Reduce your compute costs for stream processing applications with Kinesis Client Library 3.0

Amazon Kinesis Data Streams is a serverless data streaming service that makes it straightforward to capture and store streaming data at any scale. Kinesis Data Streams not only offers the flexibility to use many out-of-box integrations to process the data published to the streams, but also provides the capability to build custom stream processing applications that can be deployed on your compute fleet.

When building custom stream processing applications, developers typically face challenges with managing distributed computing at scale that is required to process high throughput data in real time. This is where Kinesis Client Library (KCL) comes in. Thousands of AWS customers use KCL to operate custom stream processing applications with Kinesis Data Streams without worrying about the complexities of distributed systems. KCL uses Kinesis Data Streams APIs to read data from the streams and handles the heavy lifting of balancing stream processing across multiple workers, managing failovers, and checkpointing processed records. By abstracting away these concerns, KCL allows developers to focus on what matters most—implementing their core business logic for processing streaming data.
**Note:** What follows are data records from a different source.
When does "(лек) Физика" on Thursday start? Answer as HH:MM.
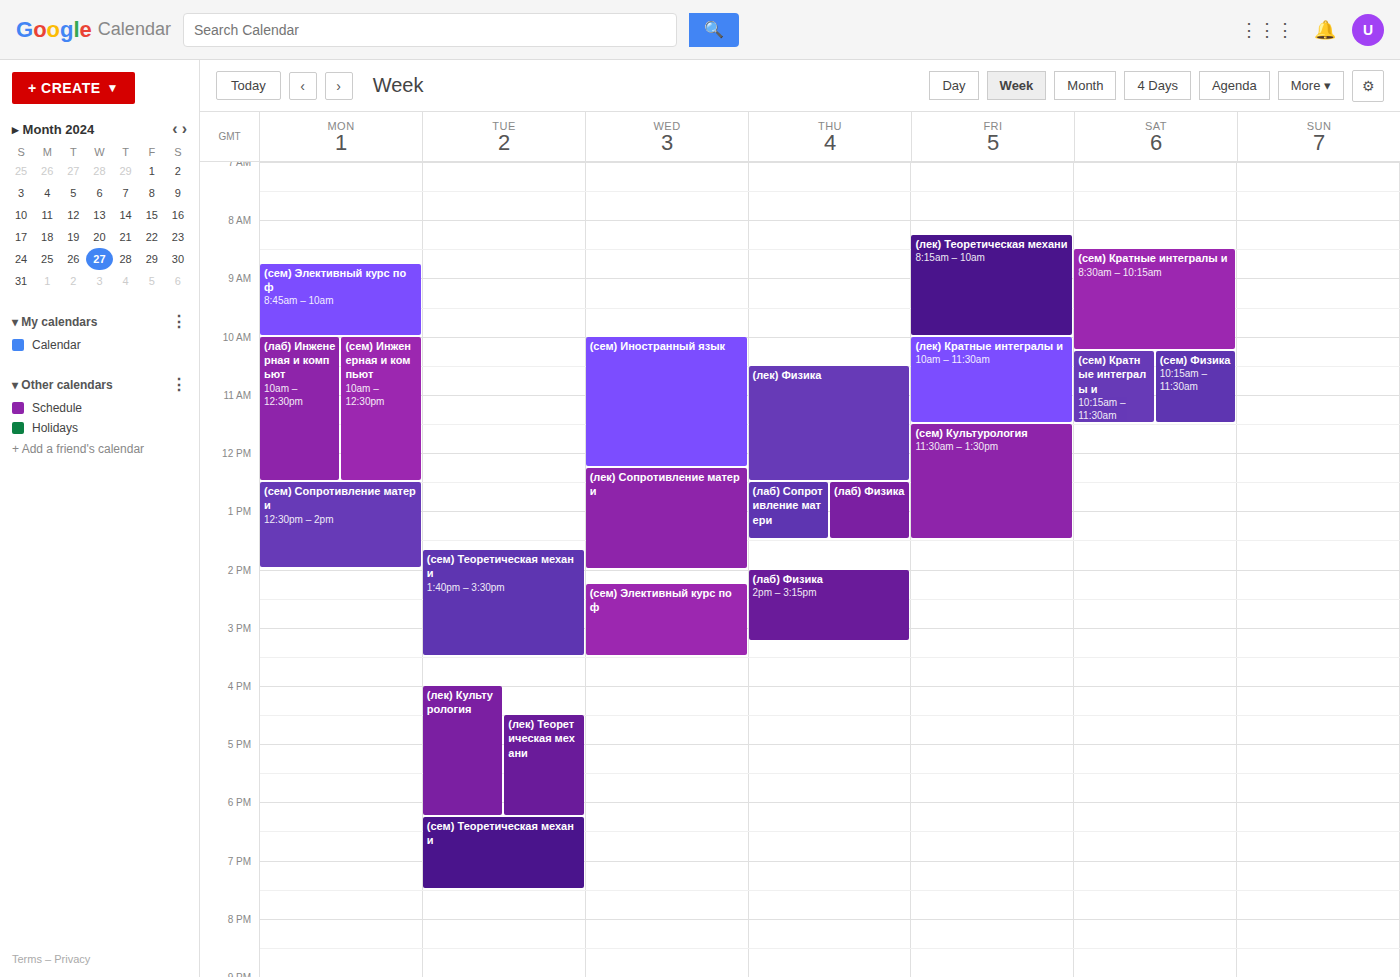
10:30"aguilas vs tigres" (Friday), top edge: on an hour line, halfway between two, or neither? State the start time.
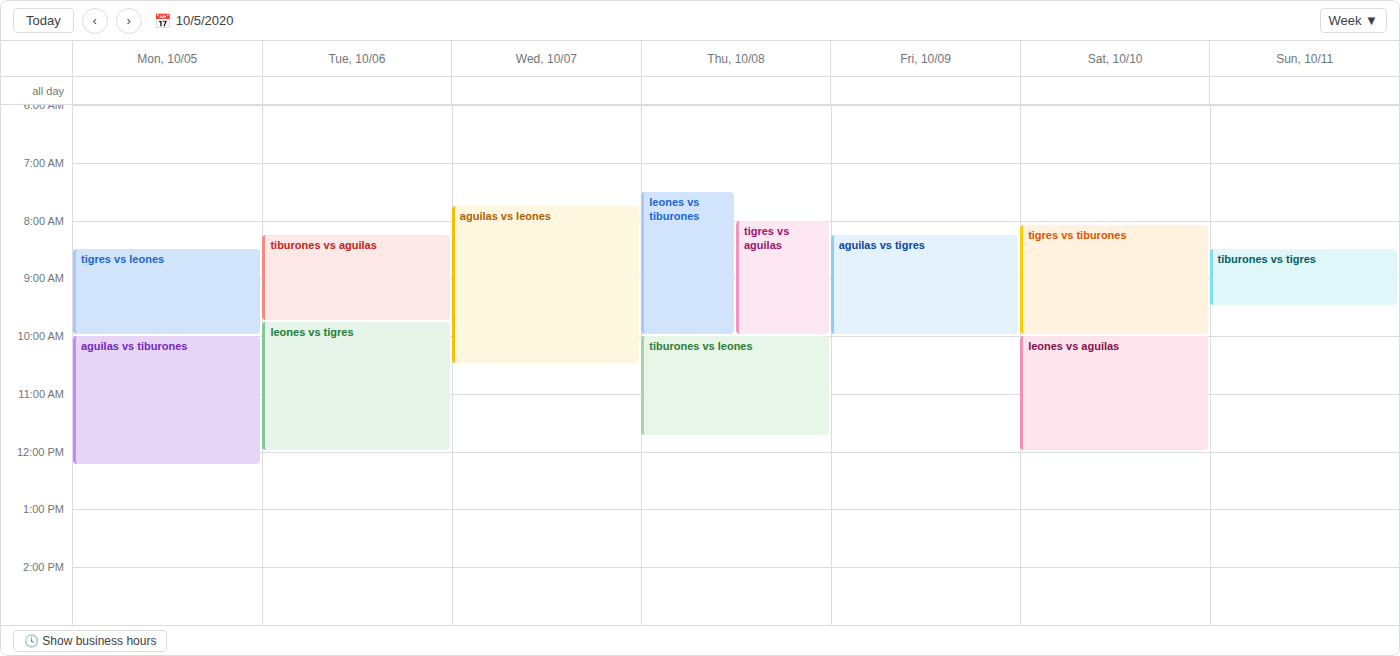
8:15 AM -- neither: a quarter of the way from the 8 AM line to the 9 AM line.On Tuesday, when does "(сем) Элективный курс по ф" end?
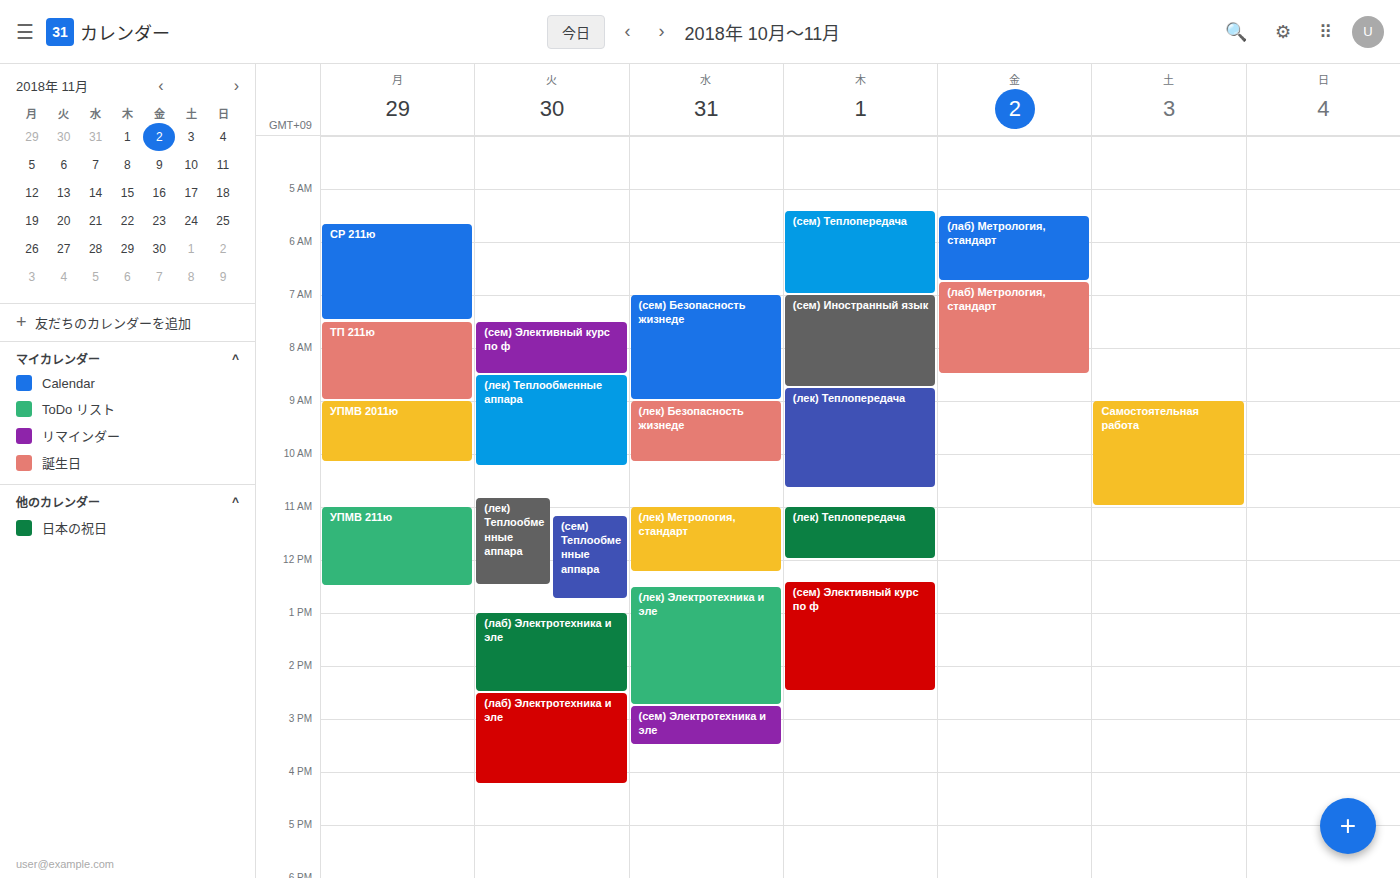
8:30 AMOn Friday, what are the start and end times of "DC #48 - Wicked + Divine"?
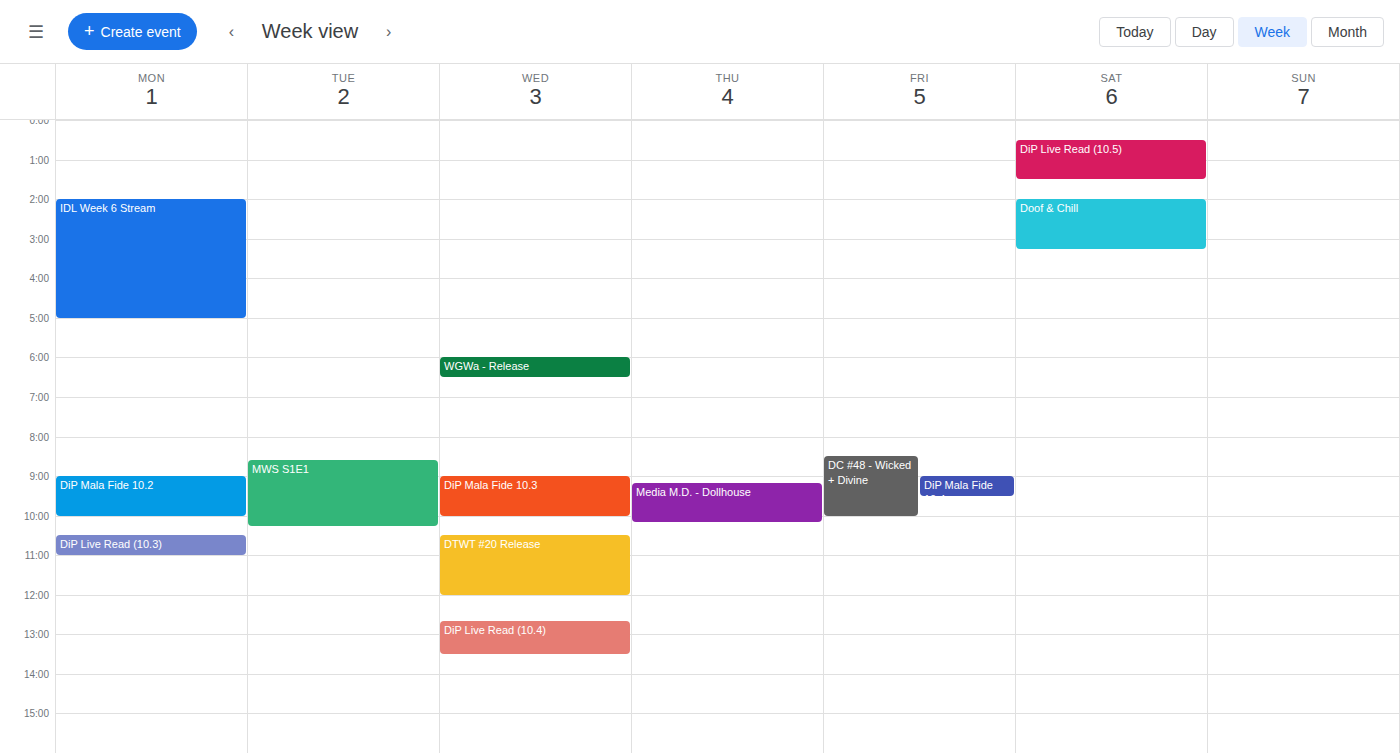
08:30 to 10:00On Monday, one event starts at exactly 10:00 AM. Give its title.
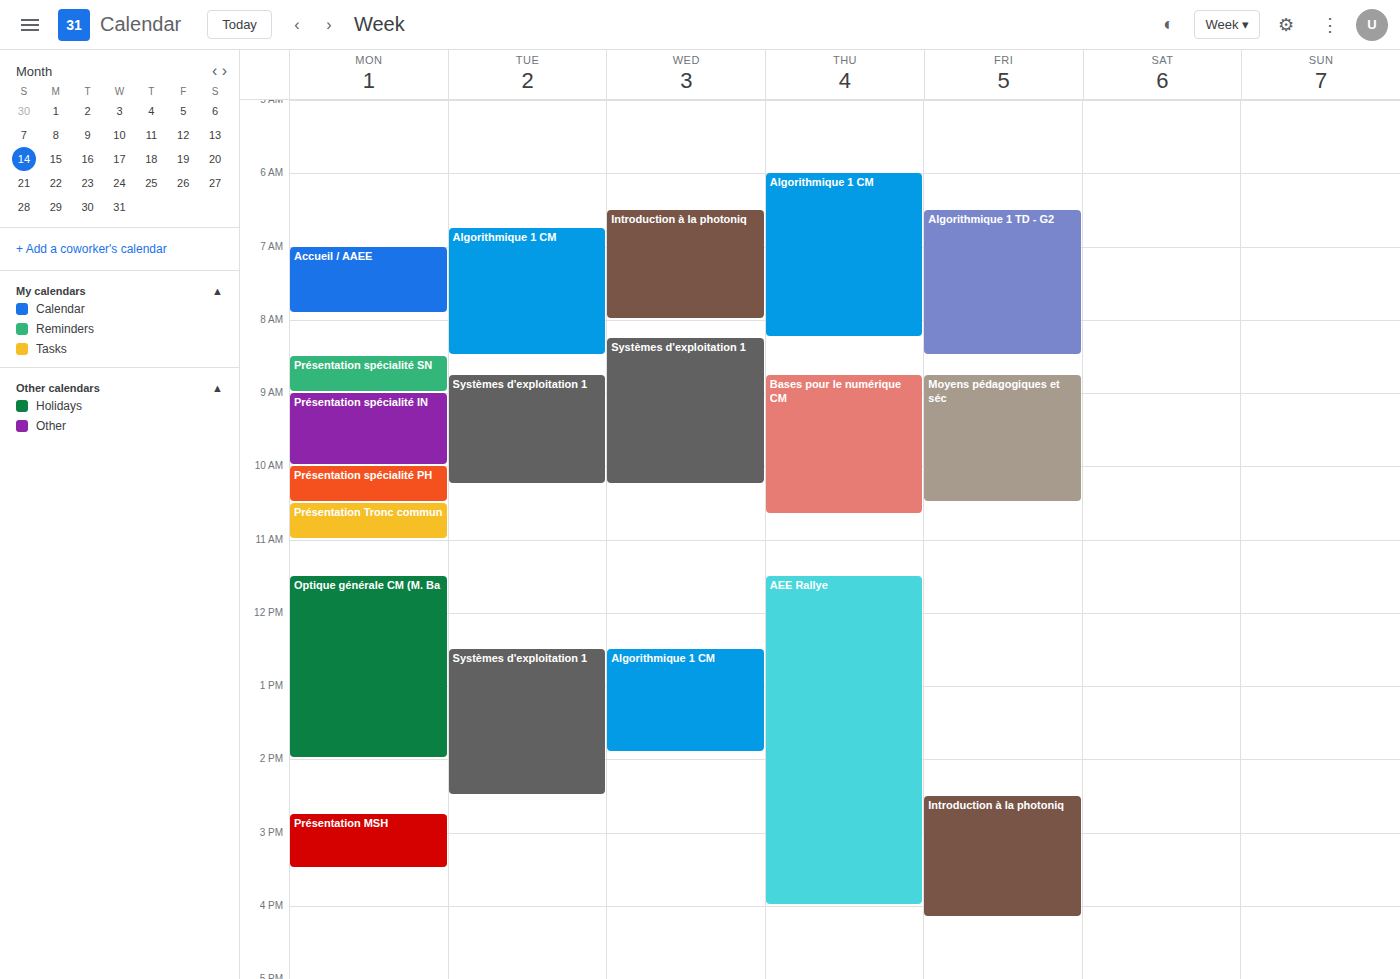
"Présentation spécialité PH""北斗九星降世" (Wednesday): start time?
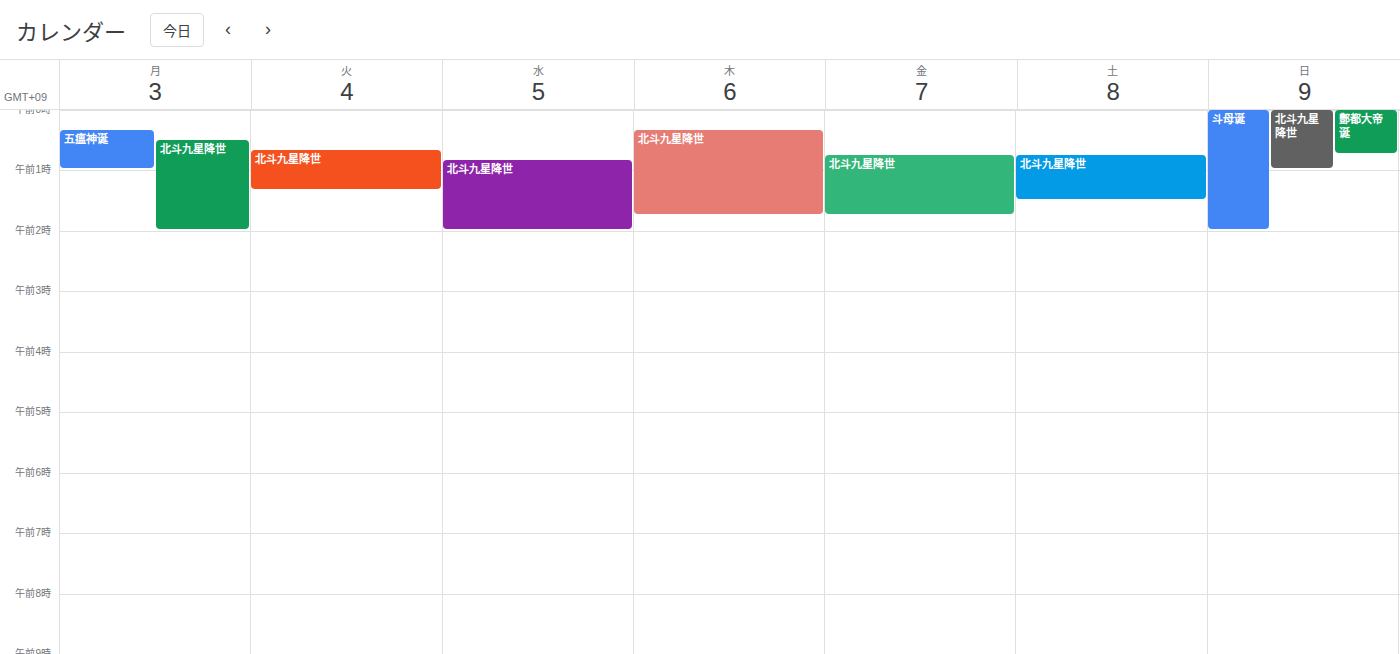
12:50 AM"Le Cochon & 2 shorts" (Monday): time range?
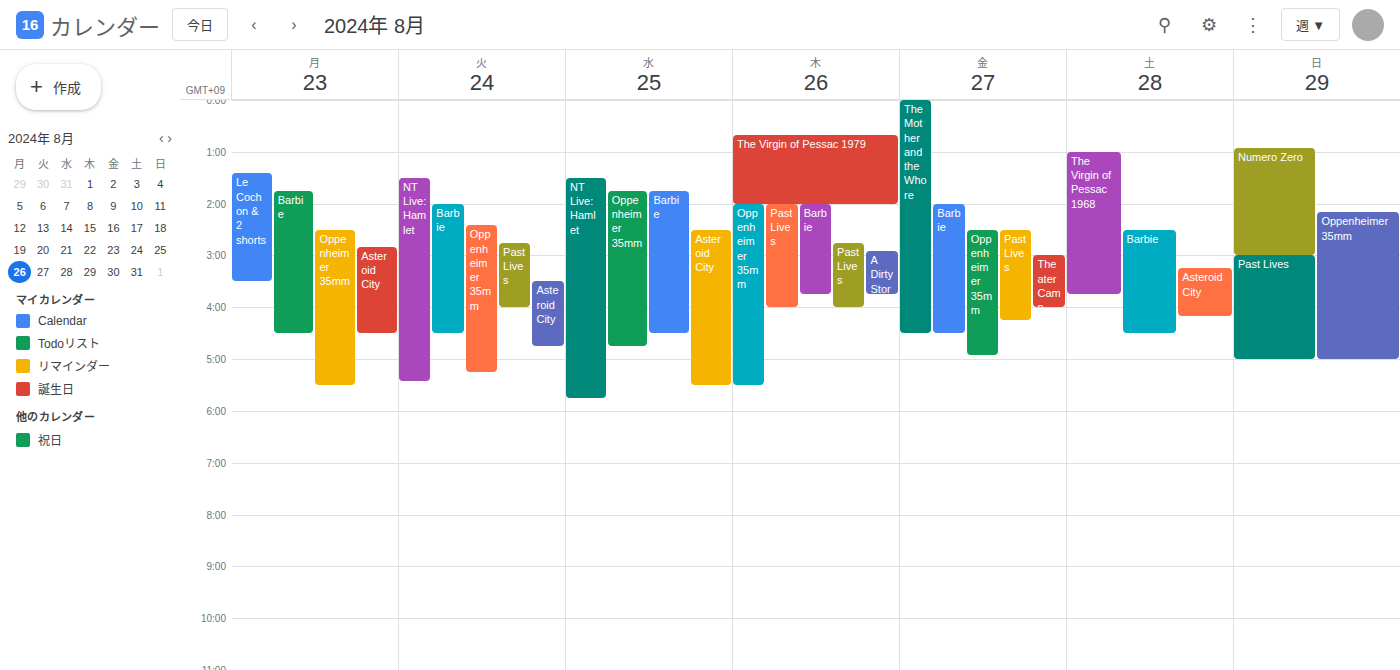
01:25 to 03:30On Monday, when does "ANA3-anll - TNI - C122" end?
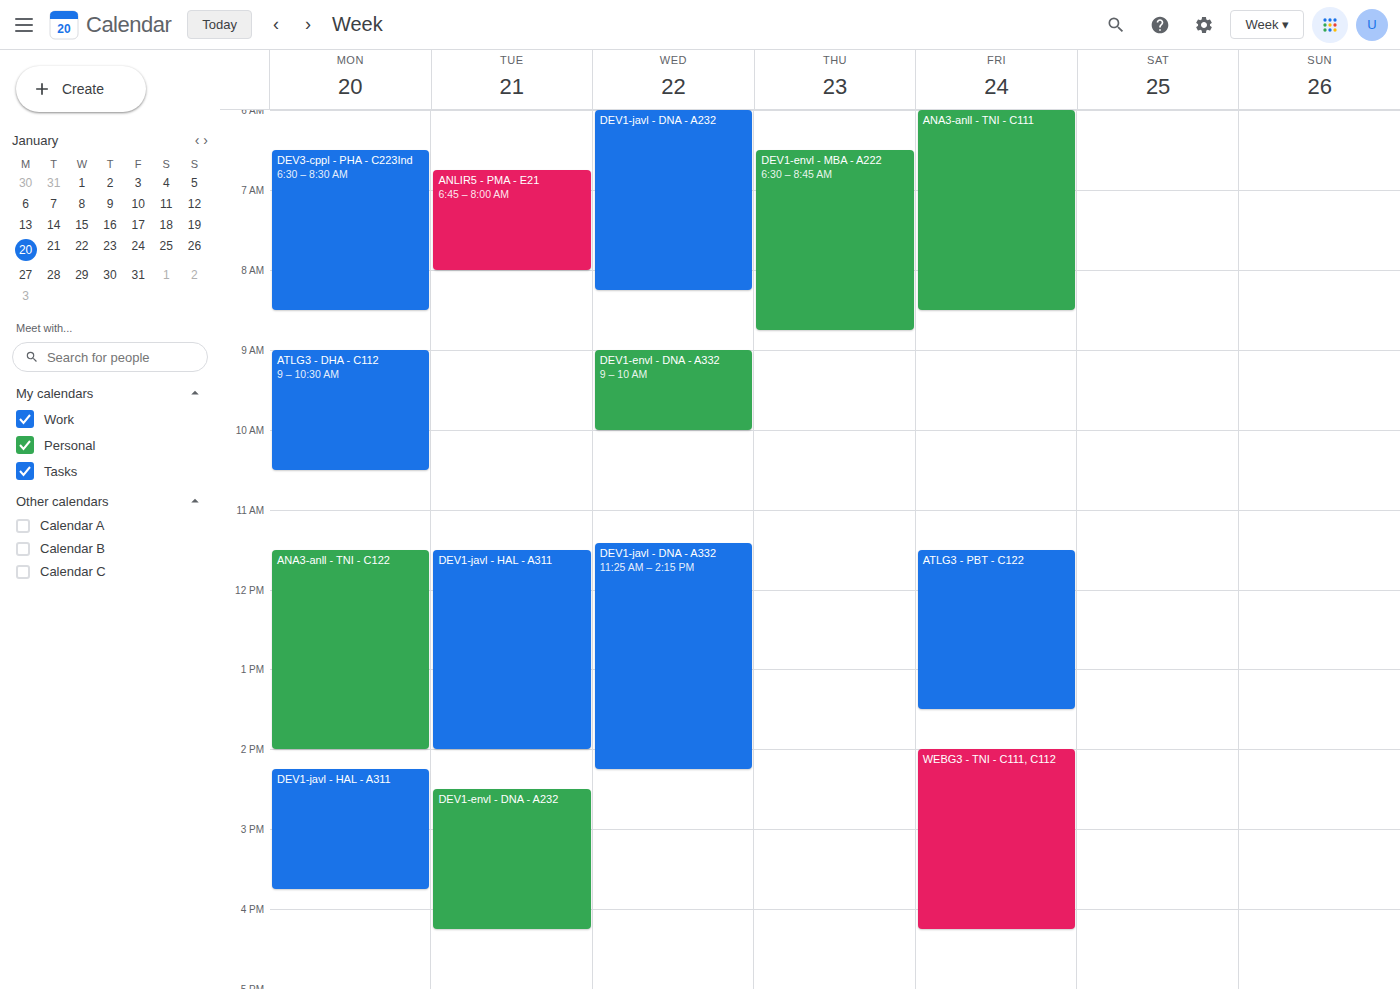
2:00 PM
As applications process more and more data over time, customers are looking to reduce the compute costs for their stream processing applications. We are excited to launch Kinesis Client Library 3.0, which enables you to reduce your stream processing cost by up to 33% compared to previous KCL versions. KCL 3.0 achieves this with a new load balancing algorithm that continuously monitors the resource utilization of workers and redistributes the load evenly to all workers. This allows you to process the same data with fewer compute resources.

In this post, we discuss load balancing challenges in stream processing using a sample workload, demonstrating how uneven load distribution across workers increases processing costs. We then show how KCL 3.0 addresses this challenge to reduce compute costs, and walk you through how to effortlessly upgrade from KCL 2.x to 3.0. Additionally, we cover additional benefits that KCL 3.0 provides. This includes using the AWS SDK for Java 2.x and removing the dependency on the AWS SDK for Java v1.x. Lastly, we provide a key checklist as you prepare to upgrade your stream processing application to use KCL 3.0.

Load balancing challenges with operating custom stream processing applications

Customers processing real-time data streams typically use multiple compute hosts such as Amazon Elastic Compute Cloud (Amazon EC2) to handle the high throughput in parallel. In many cases, data streams contain records that must be processed by the same worker. For example, a trucking company might use multiple EC2 instances, each running one worker, to process streaming data with real-time location coordinates published from thousands of vehicles. To accurately keep track of routes of vehicles, each truck’s location needs to be processed by the same worker. For such applications, customers specify the vehicle ID as a partition key for every record published to the data stream. Kinesis Data Streams writes data records belonging to the same partition key to a single shard (the base throughput unit of Kinesis Data Streams) so that they can be processed in order.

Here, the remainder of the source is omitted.